Representatives from Israel did not appear at a session of the United Nations Human Rights Council in Geneva on Tuesday for a report by the council as part of what is known as the Universal Periodic Review process, in which all 193 member states had previously participated.
Israel’s mission to the United Nations in Geneva informally notified the Human Rights Council this month that it wanted to delay its participation but did not follow up with a formal request for postponement, creating uncertainty about its intentions. The uncertainty led to intense behind-the-scenes discussions to persuade Israel to reconsider its position.
“We have encouraged the Israelis to come to the council and to tell their story and to present their own narrative of their own human rights situation,” the United States ambassador to the council, Eileen Chamberlain Donahoe, said last week. "The United States is absolutely, fully behind the Universal Periodic Review, and we do not want to see the mechanism in any way harmed.”

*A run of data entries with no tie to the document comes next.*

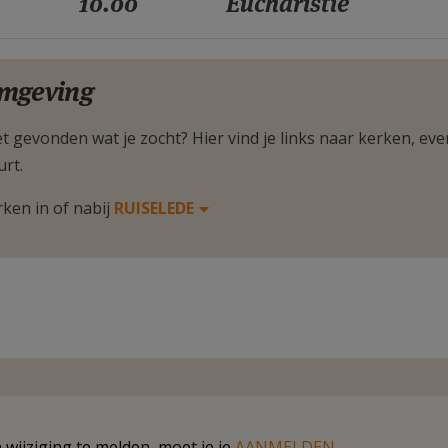
10.00
Eucharistie
mgeving
t gevonden wat je zocht? Hier vind je links naar kerken, eve
urt.
rken in of nabij
RUISELEDE
wijziging te melden, moet je je
AANMELDEN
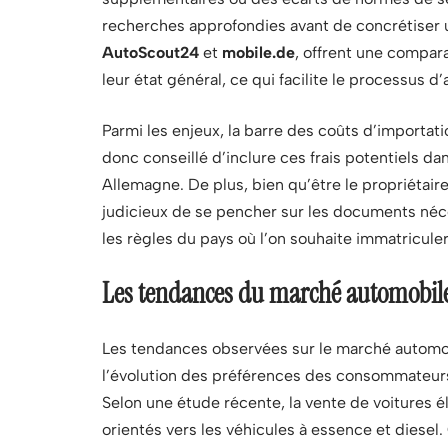
recherches approfondies avant de concrétiser un
AutoScout24
et
mobile.de
, offrent une compar
leur état général, ce qui facilite le processus d’
Parmi les enjeux, la barre des coûts d’importat
donc conseillé d’inclure ces frais potentiels da
Allemagne. De plus, bien qu’être le propriétaire 
judicieux de se pencher sur les documents néc
les règles du pays où l’on souhaite immatriculer 
Les tendances du marché automobil
Les tendances observées sur le marché automob
l’évolution des préférences des consommateur
Selon une étude récente, la vente de voitures é
orientés vers les véhicules à essence et diesel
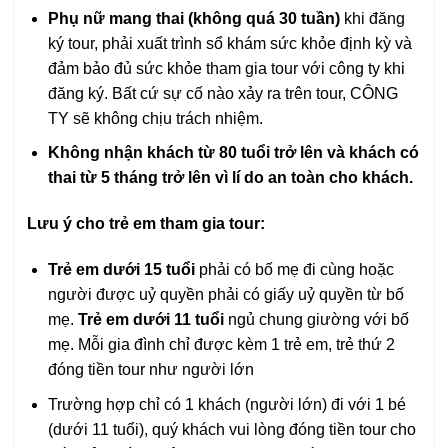
Phụ nữ mang thai (không quá 30 tuần)
khi đăng
ký tour, phải xuất trình sổ khám sức khỏe định kỳ và
đảm bảo đủ sức khỏe tham gia tour với công ty khi
đăng ký. Bất cứ sự cố nào xảy ra trên tour, CÔNG
TY sẽ không chịu trách nhiệm.
Không nhận khách từ 80 tuổi trở lên và khách có
thai từ 5 tháng trở lên vì lí do an toàn cho khách.
Lưu ý cho trẻ em tham gia tour:
Trẻ em dưới 15 tuổi
phải có bố mẹ đi cùng hoặc
người được uỷ quyền phải có giấy uỷ quyền từ bố
mẹ.
Trẻ em dưới 11 tuổi
ngủ chung giường với bố
mẹ. Mỗi gia đình chỉ được kèm 1 trẻ em, trẻ thứ 2
đóng tiền tour như người lớn
Trường hợp chỉ có 1 khách (người lớn) đi với 1 bé
(dưới 11 tuổi), quý khách vui lòng đóng tiền tour cho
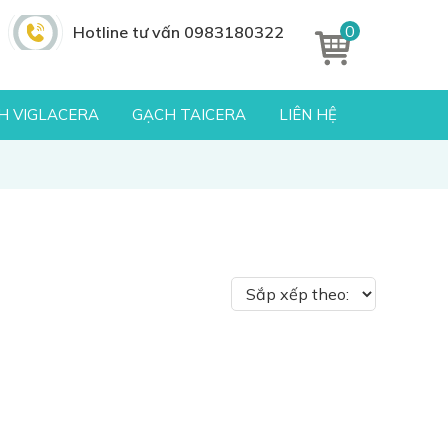
0
Hotline tư vấn 0983180322
H VIGLACERA
GẠCH TAICERA
LIÊN HỆ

The underlying concern expressed by many council members in Tuesday’s session is that Israel’s decision to stay away from the review had broken established practice of cooperation observed by all countries, opening the door to noncooperation by others. The greater concern, some members said, is that if Israel persists in this action it will jeopardize a collaborative peer review process widely valued for shedding light on the human rights practices of even the most closed and repressive governments.
“If the Israeli government is not careful, it will ruin an important global human rights process for everybody,” Peter Splinter, a Geneva representative of Amnesty International, commented in a blog post.
The council decided by consensus on Tuesday that its president, Remigiusz Henczel of Poland, should try to persuade Israel to resume cooperation with the review and to report on the result of his efforts in March, with an eye on rescheduling Israel’s review at the latest in November. That careful wording leaves to a future discussion the action the council will take if Israel still declines to cooperate, diplomats said.
“Most people recognize that within the limits of reality Israel tried to make a small gesture,” a senior European diplomat attending the council said, alluding to Israel’s informal request for a deferral of its review.
“The council’s decision recognizes it would be foolish to slap that away,” said the diplomat, who spoke on the condition of anonymity because of the delicacy of the matter.
Israel’s no-show reflects longstanding frustration with the council’s perceived anti-Israel bias, diplomats say. More than half the resolutions passed by the council since it started work in 2006 have focused on Israel over the treatment of Palestinians in Israeli-occupied or Israeli-controlled areas. Israel is also the only country that is a standing item on the council’s agenda.
Despite these tensions, Israel, until last year, had preferred to work with the council and in December 2008 participated in the council’s review of its human rights practices. Last May, however, Israel informed the council it had decided to disengage from what it called “a political tool and convenient platform, cynically used to advance certain political aims, to bash and demonize Israel.”
Diplomats identify Avigdor Lieberman, the foreign minister of Israel’s departing government, as the main architect of that decision. Although they believe he had support from officials within the Foreign Ministry, they hope the formation of a new government now under way in Israel presents an opportunity for it to re-engage with the review process.